In March 2020, before lockdown, the government identified individuals who were ‘clinically vulnerable’ and advised them to shield. Guidelines included avoiding contact with others and asking friends and family to collect shopping. These applied to individuals with weakened immune systems and underlying health conditions.

From August 2021, government shielding guidance ended. However, due to further waves of COVID-19, many individuals chose to continue shielding and take additional precautions. 

At the end of 2021, 22 per cent of people who met the clinically vulnerable status continued to shield, whilst 68 per cent were taking added precautions.

Set against this context, the research from the team at Bath explored the mental health effects of the second wave of COVID-19 (January 2021) for people shielding compared with the first wave (March – April 2020). Two separate research studies drew on questionnaire responses from individuals of all ages and health conditions.

The first study, conducted during the first lockdown in early 2020 involved 842 individuals from the general public; this second study, carried out during the second lockdown in early 2021 involved 723 individuals, specifically those from shielding groups.

Their results – which adds further to research around vulnerable groups during the pandemic – show that those shielding have been more fearful of contamination, more anxious about their health and more anxious generally when compared to the broader population.

The team, led by Dr Daniels and Dr Hannah Rettie, say these findings highlight a pressing need for increased psychological support for people who have been shielding in some cases for more than two years. 

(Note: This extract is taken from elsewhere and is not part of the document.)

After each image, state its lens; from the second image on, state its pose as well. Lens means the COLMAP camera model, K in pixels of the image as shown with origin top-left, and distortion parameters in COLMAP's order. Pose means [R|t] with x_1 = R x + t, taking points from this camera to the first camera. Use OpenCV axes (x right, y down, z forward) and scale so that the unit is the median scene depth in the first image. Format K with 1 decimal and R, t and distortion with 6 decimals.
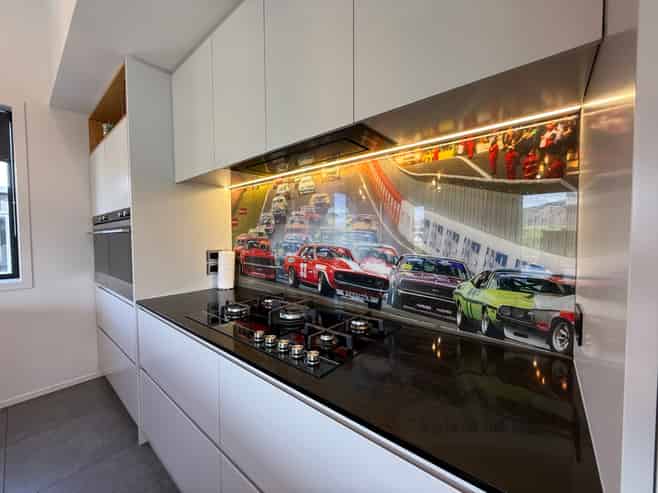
lens RADIAL K [[262.3, 0, 328.5], [0, 262.3, 245.3], [0, 0, 1]] dist [-0.000306, -0.000007]
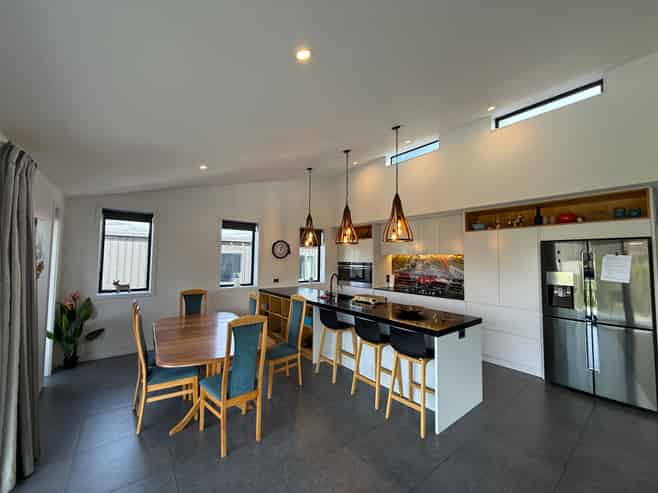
lens RADIAL K [[262.3, 0, 330.4], [0, 262.3, 245.8], [0, 0, 1]] dist [-0.000306, -0.000007]
pose [[0.974890, 0.000630, -0.222688, -0.501528], [-0.020694, 0.995925, -0.087778, -0.046629], [0.221726, 0.090182, 0.970930, -2.727436]]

Their study offers insight into the ways psychological therapies, such as CBT, can be adapted to support shielders.

The researchers also stress that their findings should not be interpreted as meaning that shielding groups are over-anxious. 

Given the threats of COVID-19, they say fear is a very normal response for those at risk of significant consequences, particularly in the absence of almost all protective measures and extended periods of social isolation.